**Tareas pendientes:**
1. Según la crítica teatral, ¿en qué año nació el espectáculo "Dijeron de mí" en el Maipo Kabaret?
2. Cita literalmente un pasaje de la crítica teatral: comienza en las palabras que contienen "CRÍTICA TEATRO" y termina después de "agosto de 2011)".

-------- Texto de origen --------

“Para nosotros, los del teatro, es importante regresar a Shakespeare por un momento. Después, volver a hacer nuestras propias cosas dándonos cuenta de que nada de lo que podamos hacer podrá llegar a ser tan bueno. Este sentido de la perspectiva no es desalentador, es una inspiración”.



Peter Brook




domingo, 7 de agosto de 2011

Entre la euforia breve y el desasosiego profundo


CRÍTICA TEATRO

La actriz y cantante Virginia Innocenti, junto al pianista Diego Vila, reconstruye en “Dijeron de mí”, momentos de la vida de la inolvidable Tita Merello, haciendo gala de su enorme talento y sensibilidad

DIJERON DE MÍ
Dramaturgia: Virginia Innocenti
Dirección: Luciano Suardi
Actúa: Virginia Innocenti
Músico en escena: Diego Vila
Sala: Broadway
Foto: Marcelo Manera

Por Miguel Passarini (Publicado por El Ciudadano & la gente, en su edición en papel del lunes 8 de agosto de 2011)
Lo dicho, dicho está. La historia es inmodificable, y hay un dolor latente que trasciende la gloria y la muerte. Tita, la de Buenos Aires, la de todos, la de la gente, la solitaria, la abandonada, la estrella del Bataclán y del Maipo, la “vedette rea”, la que amó con locura y no fue correspondida, la que cantó los tangos que la narraron, la que mandó a las “muchachas argentinas” a hacerse el Papanicolau, la que dejó todo y se recluyó para morir; todas esas están en el cuerpo y en la presencia escénica de Virginia Innocenti, mucho más que una actriz que canta; por encima de todo, una artista que entiende a la claras de sensibilidades, dolores y pasiones, y que las puede expresar a través de su maravilloso arte.
Dijeron de mí (el tiempo pasado en el título pone de manifiesto algo que ya no tiene remedio), que el viernes se presentó en el Broadway por primera vez fuera del escenario del Maipo Kabaret que lo vio nacer en 2010, es un unipersonal que por momentos sobrevuela y en algunos pasajes se sumerge en las profundidades de la vida de la actriz y cantante Tita Merello, de la mano de otra actriz y cantante, Virginia Innocenti, quien además tuvo a su cargo la investigación y escritura de la dramaturgia de una propuesta en el que, como pasa pocas veces, acción dramática, parlamentos, canciones, música y dispositivo escénico hablan un mismo idioma y regalan al espectador la posibilidad de redescubrir la esencia de una artista única.

-------- Datos proporcionados --------

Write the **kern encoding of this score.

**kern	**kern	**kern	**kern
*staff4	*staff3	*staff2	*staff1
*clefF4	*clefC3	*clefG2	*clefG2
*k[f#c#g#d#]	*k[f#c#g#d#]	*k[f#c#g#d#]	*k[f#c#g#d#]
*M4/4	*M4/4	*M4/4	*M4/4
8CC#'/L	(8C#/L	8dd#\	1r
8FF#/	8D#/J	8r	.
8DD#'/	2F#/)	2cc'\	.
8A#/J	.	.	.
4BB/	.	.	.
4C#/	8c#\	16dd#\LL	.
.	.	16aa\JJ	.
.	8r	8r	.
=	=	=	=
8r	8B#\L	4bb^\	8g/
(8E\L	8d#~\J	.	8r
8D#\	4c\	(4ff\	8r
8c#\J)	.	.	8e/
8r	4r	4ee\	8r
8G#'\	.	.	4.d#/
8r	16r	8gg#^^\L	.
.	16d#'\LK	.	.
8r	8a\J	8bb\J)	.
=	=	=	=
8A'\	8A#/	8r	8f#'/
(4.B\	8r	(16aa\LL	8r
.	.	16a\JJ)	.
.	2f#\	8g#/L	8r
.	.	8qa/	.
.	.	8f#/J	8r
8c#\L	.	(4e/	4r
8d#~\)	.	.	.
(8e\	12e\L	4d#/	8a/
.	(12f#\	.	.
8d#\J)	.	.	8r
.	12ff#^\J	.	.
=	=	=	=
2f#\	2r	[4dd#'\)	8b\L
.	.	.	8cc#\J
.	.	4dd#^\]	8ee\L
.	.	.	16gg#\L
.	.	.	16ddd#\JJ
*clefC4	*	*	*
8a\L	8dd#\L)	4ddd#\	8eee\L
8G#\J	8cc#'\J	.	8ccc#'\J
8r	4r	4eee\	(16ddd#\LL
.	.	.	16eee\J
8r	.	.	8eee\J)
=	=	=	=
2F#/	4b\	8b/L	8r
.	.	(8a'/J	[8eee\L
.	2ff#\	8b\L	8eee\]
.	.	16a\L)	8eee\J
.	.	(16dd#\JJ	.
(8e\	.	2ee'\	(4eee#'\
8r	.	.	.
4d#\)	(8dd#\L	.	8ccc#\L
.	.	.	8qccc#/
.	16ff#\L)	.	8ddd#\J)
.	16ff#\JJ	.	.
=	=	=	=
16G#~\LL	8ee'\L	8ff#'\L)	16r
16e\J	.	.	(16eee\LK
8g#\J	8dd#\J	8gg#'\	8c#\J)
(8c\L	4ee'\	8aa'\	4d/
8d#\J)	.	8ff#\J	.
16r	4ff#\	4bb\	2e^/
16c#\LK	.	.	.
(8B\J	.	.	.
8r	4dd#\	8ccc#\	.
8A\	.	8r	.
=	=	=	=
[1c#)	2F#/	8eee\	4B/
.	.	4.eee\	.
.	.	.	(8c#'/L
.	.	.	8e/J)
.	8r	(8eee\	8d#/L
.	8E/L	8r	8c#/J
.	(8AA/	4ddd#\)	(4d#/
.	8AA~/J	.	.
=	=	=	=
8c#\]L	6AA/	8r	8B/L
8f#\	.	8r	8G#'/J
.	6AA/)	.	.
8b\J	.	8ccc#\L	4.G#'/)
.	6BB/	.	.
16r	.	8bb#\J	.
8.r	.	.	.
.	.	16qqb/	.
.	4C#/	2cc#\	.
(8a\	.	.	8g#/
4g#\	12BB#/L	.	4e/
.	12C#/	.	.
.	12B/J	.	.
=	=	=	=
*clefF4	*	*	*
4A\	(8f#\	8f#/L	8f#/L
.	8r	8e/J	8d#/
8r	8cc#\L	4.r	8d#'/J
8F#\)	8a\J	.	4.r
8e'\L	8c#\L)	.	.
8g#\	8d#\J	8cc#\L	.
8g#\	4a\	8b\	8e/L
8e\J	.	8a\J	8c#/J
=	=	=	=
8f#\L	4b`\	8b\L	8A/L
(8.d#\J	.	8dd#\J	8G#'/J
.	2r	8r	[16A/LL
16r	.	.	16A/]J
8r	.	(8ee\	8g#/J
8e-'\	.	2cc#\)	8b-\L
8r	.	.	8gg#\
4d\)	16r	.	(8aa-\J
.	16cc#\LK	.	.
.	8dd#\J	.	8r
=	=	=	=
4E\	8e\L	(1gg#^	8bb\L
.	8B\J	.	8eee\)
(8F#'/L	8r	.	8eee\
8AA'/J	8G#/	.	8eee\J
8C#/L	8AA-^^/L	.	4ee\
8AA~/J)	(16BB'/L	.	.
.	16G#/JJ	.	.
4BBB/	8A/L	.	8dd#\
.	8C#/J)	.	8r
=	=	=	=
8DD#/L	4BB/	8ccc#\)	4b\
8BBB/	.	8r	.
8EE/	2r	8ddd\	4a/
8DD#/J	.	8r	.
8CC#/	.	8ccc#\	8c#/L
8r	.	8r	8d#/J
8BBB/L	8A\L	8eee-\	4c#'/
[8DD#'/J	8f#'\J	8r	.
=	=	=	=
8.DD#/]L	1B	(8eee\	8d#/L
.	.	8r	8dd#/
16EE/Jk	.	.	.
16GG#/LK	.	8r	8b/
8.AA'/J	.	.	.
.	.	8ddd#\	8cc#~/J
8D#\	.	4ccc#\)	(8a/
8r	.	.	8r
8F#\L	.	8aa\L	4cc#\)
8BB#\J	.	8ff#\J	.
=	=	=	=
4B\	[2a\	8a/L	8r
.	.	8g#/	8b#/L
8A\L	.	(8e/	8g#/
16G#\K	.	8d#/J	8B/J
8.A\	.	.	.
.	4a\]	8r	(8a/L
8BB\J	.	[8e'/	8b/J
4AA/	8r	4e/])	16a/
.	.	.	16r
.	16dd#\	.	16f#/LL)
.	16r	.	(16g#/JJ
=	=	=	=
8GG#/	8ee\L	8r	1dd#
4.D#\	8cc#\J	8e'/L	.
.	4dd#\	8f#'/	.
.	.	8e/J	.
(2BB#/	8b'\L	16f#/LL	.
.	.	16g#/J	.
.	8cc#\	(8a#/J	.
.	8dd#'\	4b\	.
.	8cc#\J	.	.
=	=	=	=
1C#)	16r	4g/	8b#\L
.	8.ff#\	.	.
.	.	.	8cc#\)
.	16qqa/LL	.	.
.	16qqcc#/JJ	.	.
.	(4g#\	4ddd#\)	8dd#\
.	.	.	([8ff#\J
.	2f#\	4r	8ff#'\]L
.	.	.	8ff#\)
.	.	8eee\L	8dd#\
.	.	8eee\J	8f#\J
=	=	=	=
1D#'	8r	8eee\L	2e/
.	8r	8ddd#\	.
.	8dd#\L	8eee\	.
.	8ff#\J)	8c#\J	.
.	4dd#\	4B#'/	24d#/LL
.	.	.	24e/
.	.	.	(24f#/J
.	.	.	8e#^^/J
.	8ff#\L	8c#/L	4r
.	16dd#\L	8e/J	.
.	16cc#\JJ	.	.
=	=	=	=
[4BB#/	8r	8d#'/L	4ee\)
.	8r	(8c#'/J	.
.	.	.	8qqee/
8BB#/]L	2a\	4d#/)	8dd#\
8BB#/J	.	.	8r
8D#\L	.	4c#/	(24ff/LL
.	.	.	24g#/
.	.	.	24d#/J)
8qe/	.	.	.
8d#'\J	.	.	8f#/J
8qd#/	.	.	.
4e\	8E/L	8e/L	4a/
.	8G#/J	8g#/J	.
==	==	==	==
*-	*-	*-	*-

--------

**Respuestas por tarea:**
1. En 2010.

2.
CRÍTICA TEATRO

La actriz y cantante Virginia Innocenti, junto al pianista Diego Vila, reconstruye en “Dijeron de mí”, momentos de la vida de la inolvidable Tita Merello, haciendo gala de su enorme talento y sensibilidad

DIJERON DE MÍ
Dramaturgia: Virginia Innocenti
Dirección: Luciano Suardi
Actúa: Virginia Innocenti
Músico en escena: Diego Vila
Sala: Broadway
Foto: Marcelo Manera

Por Miguel Passarini (Publicado por El Ciudadano & la gente, en su edición en papel del lunes 8 de agosto de 2011)